═══ Source data
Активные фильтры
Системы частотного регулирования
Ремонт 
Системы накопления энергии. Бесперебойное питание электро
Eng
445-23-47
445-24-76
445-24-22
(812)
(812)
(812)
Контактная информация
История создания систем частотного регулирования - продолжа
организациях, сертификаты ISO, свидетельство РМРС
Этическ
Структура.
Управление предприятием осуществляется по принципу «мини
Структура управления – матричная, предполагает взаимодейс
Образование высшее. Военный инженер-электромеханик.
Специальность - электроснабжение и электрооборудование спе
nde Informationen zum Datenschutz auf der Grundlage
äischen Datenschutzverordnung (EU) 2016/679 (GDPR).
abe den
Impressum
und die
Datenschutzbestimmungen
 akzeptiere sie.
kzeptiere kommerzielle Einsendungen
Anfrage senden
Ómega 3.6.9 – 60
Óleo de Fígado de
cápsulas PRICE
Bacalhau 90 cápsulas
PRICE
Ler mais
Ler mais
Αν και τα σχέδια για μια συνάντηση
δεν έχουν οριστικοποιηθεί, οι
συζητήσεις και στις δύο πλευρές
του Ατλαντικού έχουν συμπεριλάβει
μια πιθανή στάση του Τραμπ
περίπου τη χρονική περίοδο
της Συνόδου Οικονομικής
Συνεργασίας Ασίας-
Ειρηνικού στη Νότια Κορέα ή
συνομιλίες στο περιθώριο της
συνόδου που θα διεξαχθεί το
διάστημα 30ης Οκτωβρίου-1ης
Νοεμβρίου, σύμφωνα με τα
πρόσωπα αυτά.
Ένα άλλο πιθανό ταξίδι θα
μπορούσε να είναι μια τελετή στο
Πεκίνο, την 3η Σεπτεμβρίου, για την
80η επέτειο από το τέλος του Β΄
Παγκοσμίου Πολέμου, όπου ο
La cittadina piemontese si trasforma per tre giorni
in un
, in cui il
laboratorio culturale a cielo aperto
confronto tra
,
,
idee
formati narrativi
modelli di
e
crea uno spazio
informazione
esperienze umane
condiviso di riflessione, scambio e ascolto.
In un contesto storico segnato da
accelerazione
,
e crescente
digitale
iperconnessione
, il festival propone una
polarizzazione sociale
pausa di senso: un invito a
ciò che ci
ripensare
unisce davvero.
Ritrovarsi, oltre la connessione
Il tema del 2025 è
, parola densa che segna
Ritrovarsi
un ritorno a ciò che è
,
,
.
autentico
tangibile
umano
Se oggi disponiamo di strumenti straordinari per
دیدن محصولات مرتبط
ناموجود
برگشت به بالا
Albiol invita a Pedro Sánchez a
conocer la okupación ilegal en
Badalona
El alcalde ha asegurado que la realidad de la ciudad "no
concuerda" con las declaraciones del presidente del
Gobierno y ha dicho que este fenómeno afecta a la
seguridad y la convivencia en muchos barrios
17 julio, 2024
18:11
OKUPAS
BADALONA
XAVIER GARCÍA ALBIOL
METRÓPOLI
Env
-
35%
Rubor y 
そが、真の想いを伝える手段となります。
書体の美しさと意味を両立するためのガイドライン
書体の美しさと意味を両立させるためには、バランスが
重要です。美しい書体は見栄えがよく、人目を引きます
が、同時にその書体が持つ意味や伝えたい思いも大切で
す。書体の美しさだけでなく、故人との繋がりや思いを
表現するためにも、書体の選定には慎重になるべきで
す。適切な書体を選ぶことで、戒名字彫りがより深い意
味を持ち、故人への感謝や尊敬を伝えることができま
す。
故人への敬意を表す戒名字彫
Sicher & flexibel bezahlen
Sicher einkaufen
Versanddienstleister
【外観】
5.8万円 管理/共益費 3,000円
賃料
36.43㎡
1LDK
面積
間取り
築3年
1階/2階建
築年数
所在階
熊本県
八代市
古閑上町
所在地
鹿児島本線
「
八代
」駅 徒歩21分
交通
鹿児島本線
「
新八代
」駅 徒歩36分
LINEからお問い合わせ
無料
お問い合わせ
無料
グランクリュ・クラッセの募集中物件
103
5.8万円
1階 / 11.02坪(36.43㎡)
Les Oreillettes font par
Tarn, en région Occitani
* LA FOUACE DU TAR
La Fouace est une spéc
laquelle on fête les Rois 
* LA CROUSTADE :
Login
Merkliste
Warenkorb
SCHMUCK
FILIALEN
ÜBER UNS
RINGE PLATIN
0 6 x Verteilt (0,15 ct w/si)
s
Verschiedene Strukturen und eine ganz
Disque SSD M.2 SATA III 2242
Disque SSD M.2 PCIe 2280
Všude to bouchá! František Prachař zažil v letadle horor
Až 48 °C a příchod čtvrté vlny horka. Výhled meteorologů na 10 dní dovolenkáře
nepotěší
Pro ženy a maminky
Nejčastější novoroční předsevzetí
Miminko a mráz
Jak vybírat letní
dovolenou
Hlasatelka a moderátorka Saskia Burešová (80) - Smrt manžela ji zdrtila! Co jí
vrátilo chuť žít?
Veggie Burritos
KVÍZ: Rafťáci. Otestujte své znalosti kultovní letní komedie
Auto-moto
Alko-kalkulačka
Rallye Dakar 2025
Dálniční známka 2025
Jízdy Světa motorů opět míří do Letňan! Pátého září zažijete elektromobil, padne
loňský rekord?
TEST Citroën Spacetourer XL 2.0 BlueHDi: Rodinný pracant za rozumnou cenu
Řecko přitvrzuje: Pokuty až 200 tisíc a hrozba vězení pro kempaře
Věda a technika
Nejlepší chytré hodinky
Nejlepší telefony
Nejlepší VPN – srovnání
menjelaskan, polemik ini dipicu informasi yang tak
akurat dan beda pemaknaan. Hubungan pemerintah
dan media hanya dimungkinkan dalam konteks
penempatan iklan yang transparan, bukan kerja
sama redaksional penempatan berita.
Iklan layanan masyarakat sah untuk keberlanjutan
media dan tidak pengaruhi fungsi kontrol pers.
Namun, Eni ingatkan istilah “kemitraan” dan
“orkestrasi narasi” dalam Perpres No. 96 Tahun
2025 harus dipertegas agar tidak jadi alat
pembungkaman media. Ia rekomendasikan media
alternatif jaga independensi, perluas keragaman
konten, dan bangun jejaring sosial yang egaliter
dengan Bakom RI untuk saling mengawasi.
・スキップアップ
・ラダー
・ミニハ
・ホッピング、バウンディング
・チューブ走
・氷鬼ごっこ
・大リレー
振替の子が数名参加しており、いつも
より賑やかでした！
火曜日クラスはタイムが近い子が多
══════
Your task is to output all of the data above word for word.

Активные фильтры
Системы частотного регулирования
Ремонт 
Системы накопления энергии. Бесперебойное питание электро
Eng
445-23-47
445-24-76
445-24-22
(812)
(812)
(812)
Контактная информация
История создания систем частотного регулирования - продолжа
организациях, сертификаты ISO, свидетельство РМРС
Этическ
Структура.
Управление предприятием осуществляется по принципу «мини
Структура управления – матричная, предполагает взаимодейс
Образование высшее. Военный инженер-электромеханик.
Специальность - электроснабжение и электрооборудование спе
nde Informationen zum Datenschutz auf der Grundlage
äischen Datenschutzverordnung (EU) 2016/679 (GDPR).
abe den
Impressum
und die
Datenschutzbestimmungen
 akzeptiere sie.
kzeptiere kommerzielle Einsendungen
Anfrage senden
Ómega 3.6.9 – 60
Óleo de Fígado de
cápsulas PRICE
Bacalhau 90 cápsulas
PRICE
Ler mais
Ler mais
Αν και τα σχέδια για μια συνάντηση
δεν έχουν οριστικοποιηθεί, οι
συζητήσεις και στις δύο πλευρές
του Ατλαντικού έχουν συμπεριλάβει
μια πιθανή στάση του Τραμπ
περίπου τη χρονική περίοδο
της Συνόδου Οικονομικής
Συνεργασίας Ασίας-
Ειρηνικού στη Νότια Κορέα ή
συνομιλίες στο περιθώριο της
συνόδου που θα διεξαχθεί το
διάστημα 30ης Οκτωβρίου-1ης
Νοεμβρίου, σύμφωνα με τα
πρόσωπα αυτά.
Ένα άλλο πιθανό ταξίδι θα
μπορούσε να είναι μια τελετή στο
Πεκίνο, την 3η Σεπτεμβρίου, για την
80η επέτειο από το τέλος του Β΄
Παγκοσμίου Πολέμου, όπου ο
La cittadina piemontese si trasforma per tre giorni
in un
, in cui il
laboratorio culturale a cielo aperto
confronto tra
,
,
idee
formati narrativi
modelli di
e
crea uno spazio
informazione
esperienze umane
condiviso di riflessione, scambio e ascolto.
In un contesto storico segnato da
accelerazione
,
e crescente
digitale
iperconnessione
, il festival propone una
polarizzazione sociale
pausa di senso: un invito a
ciò che ci
ripensare
unisce davvero.
Ritrovarsi, oltre la connessione
Il tema del 2025 è
, parola densa che segna
Ritrovarsi
un ritorno a ciò che è
,
,
.
autentico
tangibile
umano
Se oggi disponiamo di strumenti straordinari per
دیدن محصولات مرتبط
ناموجود
برگشت به بالا
Albiol invita a Pedro Sánchez a
conocer la okupación ilegal en
Badalona
El alcalde ha asegurado que la realidad de la ciudad "no
concuerda" con las declaraciones del presidente del
Gobierno y ha dicho que este fenómeno afecta a la
seguridad y la convivencia en muchos barrios
17 julio, 2024
18:11
OKUPAS
BADALONA
XAVIER GARCÍA ALBIOL
METRÓPOLI
Env
-
35%
Rubor y 
そが、真の想いを伝える手段となります。
書体の美しさと意味を両立するためのガイドライン
書体の美しさと意味を両立させるためには、バランスが
重要です。美しい書体は見栄えがよく、人目を引きます
が、同時にその書体が持つ意味や伝えたい思いも大切で
す。書体の美しさだけでなく、故人との繋がりや思いを
表現するためにも、書体の選定には慎重になるべきで
す。適切な書体を選ぶことで、戒名字彫りがより深い意
味を持ち、故人への感謝や尊敬を伝えることができま
す。
故人への敬意を表す戒名字彫
Sicher & flexibel bezahlen
Sicher einkaufen
Versanddienstleister
【外観】
5.8万円 管理/共益費 3,000円
賃料
36.43㎡
1LDK
面積
間取り
築3年
1階/2階建
築年数
所在階
熊本県
八代市
古閑上町
所在地
鹿児島本線
「
八代
」駅 徒歩21分
交通
鹿児島本線
「
新八代
」駅 徒歩36分
LINEからお問い合わせ
無料
お問い合わせ
無料
グランクリュ・クラッセの募集中物件
103
5.8万円
1階 / 11.02坪(36.43㎡)
Les Oreillettes font par
Tarn, en région Occitani
* LA FOUACE DU TAR
La Fouace est une spéc
laquelle on fête les Rois 
* LA CROUSTADE :
Login
Merkliste
Warenkorb
SCHMUCK
FILIALEN
ÜBER UNS
RINGE PLATIN
0 6 x Verteilt (0,15 ct w/si)
s
Verschiedene Strukturen und eine ganz
Disque SSD M.2 SATA III 2242
Disque SSD M.2 PCIe 2280
Všude to bouchá! František Prachař zažil v letadle horor
Až 48 °C a příchod čtvrté vlny horka. Výhled meteorologů na 10 dní dovolenkáře
nepotěší
Pro ženy a maminky
Nejčastější novoroční předsevzetí
Miminko a mráz
Jak vybírat letní
dovolenou
Hlasatelka a moderátorka Saskia Burešová (80) - Smrt manžela ji zdrtila! Co jí
vrátilo chuť žít?
Veggie Burritos
KVÍZ: Rafťáci. Otestujte své znalosti kultovní letní komedie
Auto-moto
Alko-kalkulačka
Rallye Dakar 2025
Dálniční známka 2025
Jízdy Světa motorů opět míří do Letňan! Pátého září zažijete elektromobil, padne
loňský rekord?
TEST Citroën Spacetourer XL 2.0 BlueHDi: Rodinný pracant za rozumnou cenu
Řecko přitvrzuje: Pokuty až 200 tisíc a hrozba vězení pro kempaře
Věda a technika
Nejlepší chytré hodinky
Nejlepší telefony
Nejlepší VPN – srovnání
menjelaskan, polemik ini dipicu informasi yang tak
akurat dan beda pemaknaan. Hubungan pemerintah
dan media hanya dimungkinkan dalam konteks
penempatan iklan yang transparan, bukan kerja
sama redaksional penempatan berita.
Iklan layanan masyarakat sah untuk keberlanjutan
media dan tidak pengaruhi fungsi kontrol pers.
Namun, Eni ingatkan istilah “kemitraan” dan
“orkestrasi narasi” dalam Perpres No. 96 Tahun
2025 harus dipertegas agar tidak jadi alat
pembungkaman media. Ia rekomendasikan media
alternatif jaga independensi, perluas keragaman
konten, dan bangun jejaring sosial yang egaliter
dengan Bakom RI untuk saling mengawasi.
・スキップアップ
・ラダー
・ミニハ
・ホッピング、バウンディング
・チューブ走
・氷鬼ごっこ
・大リレー
振替の子が数名参加しており、いつも
より賑やかでした！
火曜日クラスはタイムが近い子が多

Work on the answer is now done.